--- Exercise inputs ---
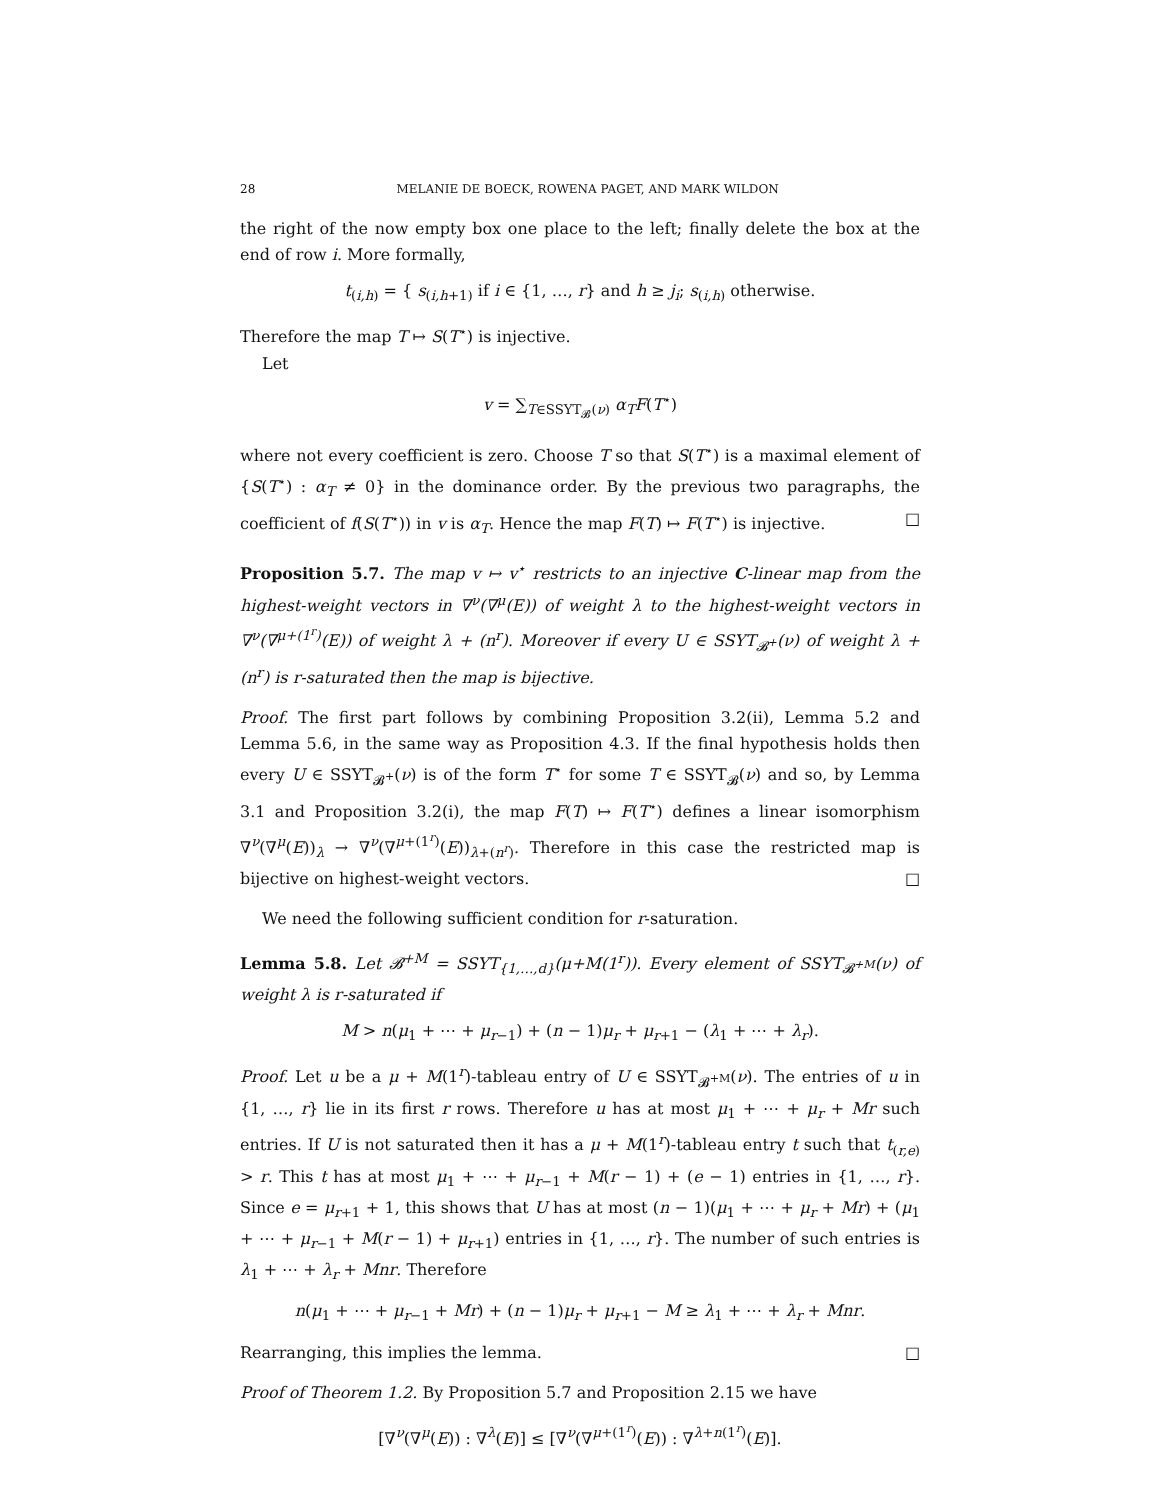28 MELANIE DE BOECK, ROWENA PAGET, AND MARK WILDON
the right of the now empty box one place to the left; finally delete the box at the end of row i. More formally,
t<sub>(i,h)</sub> = { s<sub>(i,h+1)</sub> if i ∈ {1, …, r} and h ≥ j<sub>i</sub>; s<sub>(i,h)</sub> otherwise.
Therefore the map T ↦ S(T<sup>⋆</sup>) is injective.
Let
v = ∑<sub>T∈SSYT<sub>𝓑</sub>(ν)</sub> α<sub>T</sub> F(T<sup>⋆</sup>)
where not every coefficient is zero. Choose T so that S(T<sup>⋆</sup>) is a maximal element of {S(T<sup>⋆</sup>) : α<sub>T</sub> ≠ 0} in the dominance order. By the previous two paragraphs, the coefficient of f(S(T<sup>⋆</sup>)) in v is α<sub>T</sub>. Hence the map F(T) ↦ F(T<sup>⋆</sup>) is injective. □
Proposition 5.7. The map v ↦ v<sup>⋆</sup> restricts to an injective C-linear map from the highest-weight vectors in ∇<sup>ν</sup>(∇<sup>μ</sup>(E)) of weight λ to the highest-weight vectors in ∇<sup>ν</sup>(∇<sup>μ+(1<sup>r</sup>)</sup>(E)) of weight λ + (n<sup>r</sup>). Moreover if every U ∈ SSYT<sub>𝓑<sup>+</sup></sub>(ν) of weight λ + (n<sup>r</sup>) is r-saturated then the map is bijective.
Proof. The first part follows by combining Proposition 3.2(ii), Lemma 5.2 and Lemma 5.6, in the same way as Proposition 4.3. If the final hypothesis holds then every U ∈ SSYT<sub>𝓑<sup>+</sup></sub>(ν) is of the form T<sup>⋆</sup> for some T ∈ SSYT<sub>𝓑</sub>(ν) and so, by Lemma 3.1 and Proposition 3.2(i), the map F(T) ↦ F(T<sup>⋆</sup>) defines a linear isomorphism ∇<sup>ν</sup>(∇<sup>μ</sup>(E))<sub>λ</sub> → ∇<sup>ν</sup>(∇<sup>μ+(1<sup>r</sup>)</sup>(E))<sub>λ+(n<sup>r</sup>)</sub>. Therefore in this case the restricted map is bijective on highest-weight vectors. □
We need the following sufficient condition for r-saturation.
Lemma 5.8. Let 𝓑<sup>+M</sup> = SSYT<sub>{1,…,d}</sub>(μ+M(1<sup>r</sup>)). Every element of SSYT<sub>𝓑<sup>+M</sup></sub>(ν) of weight λ is r-saturated if
M > n(μ<sub>1</sub> + ⋯ + μ<sub>r−1</sub>) + (n − 1)μ<sub>r</sub> + μ<sub>r+1</sub> − (λ<sub>1</sub> + ⋯ + λ<sub>r</sub>).
Proof. Let u be a μ + M(1<sup>r</sup>)-tableau entry of U ∈ SSYT<sub>𝓑<sup>+M</sup></sub>(ν). The entries of u in {1, …, r} lie in its first r rows. Therefore u has at most μ<sub>1</sub> + ⋯ + μ<sub>r</sub> + Mr such entries. If U is not saturated then it has a μ + M(1<sup>r</sup>)-tableau entry t such that t<sub>(r,e)</sub> > r. This t has at most μ<sub>1</sub> + ⋯ + μ<sub>r−1</sub> + M(r − 1) + (e − 1) entries in {1, …, r}. Since e = μ<sub>r+1</sub> + 1, this shows that U has at most (n − 1)(μ<sub>1</sub> + ⋯ + μ<sub>r</sub> + Mr) + (μ<sub>1</sub> + ⋯ + μ<sub>r−1</sub> + M(r − 1) + μ<sub>r+1</sub>) entries in {1, …, r}. The number of such entries is λ<sub>1</sub> + ⋯ + λ<sub>r</sub> + Mnr. Therefore
n(μ<sub>1</sub> + ⋯ + μ<sub>r−1</sub> + Mr) + (n − 1)μ<sub>r</sub> + μ<sub>r+1</sub> − M ≥ λ<sub>1</sub> + ⋯ + λ<sub>r</sub> + Mnr.
Rearranging, this implies the lemma. □
Proof of Theorem 1.2. By Proposition 5.7 and Proposition 2.15 we have
[∇<sup>ν</sup>(∇<sup>μ</sup>(E)) : ∇<sup>λ</sup>(E)] ≤ [∇<sup>ν</sup>(∇<sup>μ+(1<sup>r</sup>)</sup>(E)) : ∇<sup>λ+n(1<sup>r</sup>)</sup>(E)].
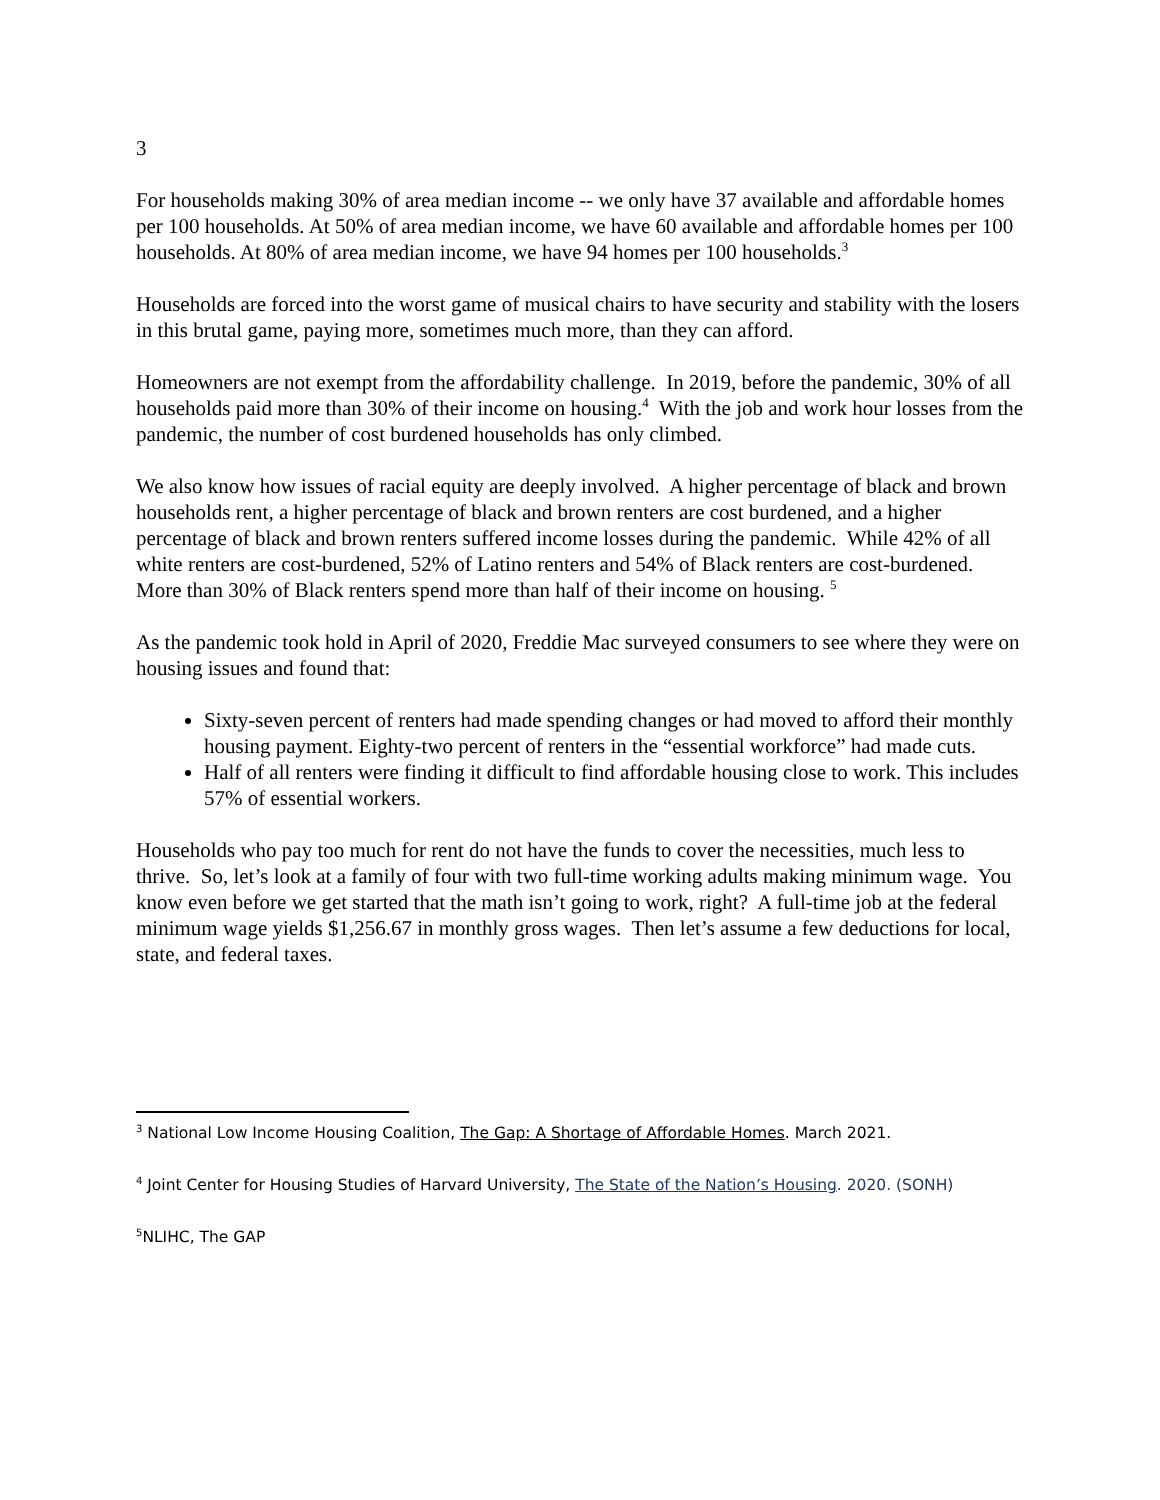3
For households making 30% of area median income -- we only have 37 available and affordable homes per 100 households. At 50% of area median income, we have 60 available and affordable homes per 100 households. At 80% of area median income, we have 94 homes per 100 households.<sup>3</sup>
Households are forced into the worst game of musical chairs to have security and stability with the losers in this brutal game, paying more, sometimes much more, than they can afford.
Homeowners are not exempt from the affordability challenge. In 2019, before the pandemic, 30% of all households paid more than 30% of their income on housing.<sup>4</sup> With the job and work hour losses from the pandemic, the number of cost burdened households has only climbed.
We also know how issues of racial equity are deeply involved. A higher percentage of black and brown households rent, a higher percentage of black and brown renters are cost burdened, and a higher percentage of black and brown renters suffered income losses during the pandemic. While 42% of all white renters are cost-burdened, 52% of Latino renters and 54% of Black renters are cost-burdened. More than 30% of Black renters spend more than half of their income on housing. <sup>5</sup>
As the pandemic took hold in April of 2020, Freddie Mac surveyed consumers to see where they were on housing issues and found that:
Sixty-seven percent of renters had made spending changes or had moved to afford their monthly housing payment. Eighty-two percent of renters in the “essential workforce” had made cuts.
Half of all renters were finding it difficult to find affordable housing close to work. This includes 57% of essential workers.
Households who pay too much for rent do not have the funds to cover the necessities, much less to thrive. So, let’s look at a family of four with two full-time working adults making minimum wage. You know even before we get started that the math isn’t going to work, right? A full-time job at the federal minimum wage yields $1,256.67 in monthly gross wages. Then let’s assume a few deductions for local, state, and federal taxes.
<sup>3</sup> National Low Income Housing Coalition, The Gap: A Shortage of Affordable Homes. March 2021.
<sup>4</sup> Joint Center for Housing Studies of Harvard University, The State of the Nation’s Housing. 2020. (SONH)
<sup>5</sup> NLIHC, The GAP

--- Work to complete ---
Exact output of each line above is wanted, without the pictures.

--- Result for this exercise ---
28 MELANIE DE BOECK, ROWENA PAGET, AND MARK WILDON
the right of the now empty box one place to the left; finally delete the box at the end of row i. More formally,
t<sub>(i,h)</sub> = { s<sub>(i,h+1)</sub> if i ∈ {1, …, r} and h ≥ j<sub>i</sub>; s<sub>(i,h)</sub> otherwise.
Therefore the map T ↦ S(T<sup>⋆</sup>) is injective.
Let
v = ∑<sub>T∈SSYT<sub>𝓑</sub>(ν)</sub> α<sub>T</sub> F(T<sup>⋆</sup>)
where not every coefficient is zero. Choose T so that S(T<sup>⋆</sup>) is a maximal element of {S(T<sup>⋆</sup>) : α<sub>T</sub> ≠ 0} in the dominance order. By the previous two paragraphs, the coefficient of f(S(T<sup>⋆</sup>)) in v is α<sub>T</sub>. Hence the map F(T) ↦ F(T<sup>⋆</sup>) is injective. □
Proposition 5.7. The map v ↦ v<sup>⋆</sup> restricts to an injective C-linear map from the highest-weight vectors in ∇<sup>ν</sup>(∇<sup>μ</sup>(E)) of weight λ to the highest-weight vectors in ∇<sup>ν</sup>(∇<sup>μ+(1<sup>r</sup>)</sup>(E)) of weight λ + (n<sup>r</sup>). Moreover if every U ∈ SSYT<sub>𝓑<sup>+</sup></sub>(ν) of weight λ + (n<sup>r</sup>) is r-saturated then the map is bijective.
Proof. The first part follows by combining Proposition 3.2(ii), Lemma 5.2 and Lemma 5.6, in the same way as Proposition 4.3. If the final hypothesis holds then every U ∈ SSYT<sub>𝓑<sup>+</sup></sub>(ν) is of the form T<sup>⋆</sup> for some T ∈ SSYT<sub>𝓑</sub>(ν) and so, by Lemma 3.1 and Proposition 3.2(i), the map F(T) ↦ F(T<sup>⋆</sup>) defines a linear isomorphism ∇<sup>ν</sup>(∇<sup>μ</sup>(E))<sub>λ</sub> → ∇<sup>ν</sup>(∇<sup>μ+(1<sup>r</sup>)</sup>(E))<sub>λ+(n<sup>r</sup>)</sub>. Therefore in this case the restricted map is bijective on highest-weight vectors. □
We need the following sufficient condition for r-saturation.
Lemma 5.8. Let 𝓑<sup>+M</sup> = SSYT<sub>{1,…,d}</sub>(μ+M(1<sup>r</sup>)). Every element of SSYT<sub>𝓑<sup>+M</sup></sub>(ν) of weight λ is r-saturated if
M > n(μ<sub>1</sub> + ⋯ + μ<sub>r−1</sub>) + (n − 1)μ<sub>r</sub> + μ<sub>r+1</sub> − (λ<sub>1</sub> + ⋯ + λ<sub>r</sub>).
Proof. Let u be a μ + M(1<sup>r</sup>)-tableau entry of U ∈ SSYT<sub>𝓑<sup>+M</sup></sub>(ν). The entries of u in {1, …, r} lie in its first r rows. Therefore u has at most μ<sub>1</sub> + ⋯ + μ<sub>r</sub> + Mr such entries. If U is not saturated then it has a μ + M(1<sup>r</sup>)-tableau entry t such that t<sub>(r,e)</sub> > r. This t has at most μ<sub>1</sub> + ⋯ + μ<sub>r−1</sub> + M(r − 1) + (e − 1) entries in {1, …, r}. Since e = μ<sub>r+1</sub> + 1, this shows that U has at most (n − 1)(μ<sub>1</sub> + ⋯ + μ<sub>r</sub> + Mr) + (μ<sub>1</sub> + ⋯ + μ<sub>r−1</sub> + M(r − 1) + μ<sub>r+1</sub>) entries in {1, …, r}. The number of such entries is λ<sub>1</sub> + ⋯ + λ<sub>r</sub> + Mnr. Therefore
n(μ<sub>1</sub> + ⋯ + μ<sub>r−1</sub> + Mr) + (n − 1)μ<sub>r</sub> + μ<sub>r+1</sub> − M ≥ λ<sub>1</sub> + ⋯ + λ<sub>r</sub> + Mnr.
Rearranging, this implies the lemma. □
Proof of Theorem 1.2. By Proposition 5.7 and Proposition 2.15 we have
[∇<sup>ν</sup>(∇<sup>μ</sup>(E)) : ∇<sup>λ</sup>(E)] ≤ [∇<sup>ν</sup>(∇<sup>μ+(1<sup>r</sup>)</sup>(E)) : ∇<sup>λ+n(1<sup>r</sup>)</sup>(E)].
3
For households making 30% of area median income -- we only have 37 available and affordable homes per 100 households. At 50% of area median income, we have 60 available and affordable homes per 100 households. At 80% of area median income, we have 94 homes per 100 households.<sup>3</sup>
Households are forced into the worst game of musical chairs to have security and stability with the losers in this brutal game, paying more, sometimes much more, than they can afford.
Homeowners are not exempt from the affordability challenge. In 2019, before the pandemic, 30% of all households paid more than 30% of their income on housing.<sup>4</sup> With the job and work hour losses from the pandemic, the number of cost burdened households has only climbed.
We also know how issues of racial equity are deeply involved. A higher percentage of black and brown households rent, a higher percentage of black and brown renters are cost burdened, and a higher percentage of black and brown renters suffered income losses during the pandemic. While 42% of all white renters are cost-burdened, 52% of Latino renters and 54% of Black renters are cost-burdened. More than 30% of Black renters spend more than half of their income on housing. <sup>5</sup>
As the pandemic took hold in April of 2020, Freddie Mac surveyed consumers to see where they were on housing issues and found that:
Sixty-seven percent of renters had made spending changes or had moved to afford their monthly housing payment. Eighty-two percent of renters in the “essential workforce” had made cuts.
Half of all renters were finding it difficult to find affordable housing close to work. This includes 57% of essential workers.
Households who pay too much for rent do not have the funds to cover the necessities, much less to thrive. So, let’s look at a family of four with two full-time working adults making minimum wage. You know even before we get started that the math isn’t going to work, right? A full-time job at the federal minimum wage yields $1,256.67 in monthly gross wages. Then let’s assume a few deductions for local, state, and federal taxes.
<sup>3</sup> National Low Income Housing Coalition, The Gap: A Shortage of Affordable Homes. March 2021.
<sup>4</sup> Joint Center for Housing Studies of Harvard University, The State of the Nation’s Housing. 2020. (SONH)
<sup>5</sup> NLIHC, The GAP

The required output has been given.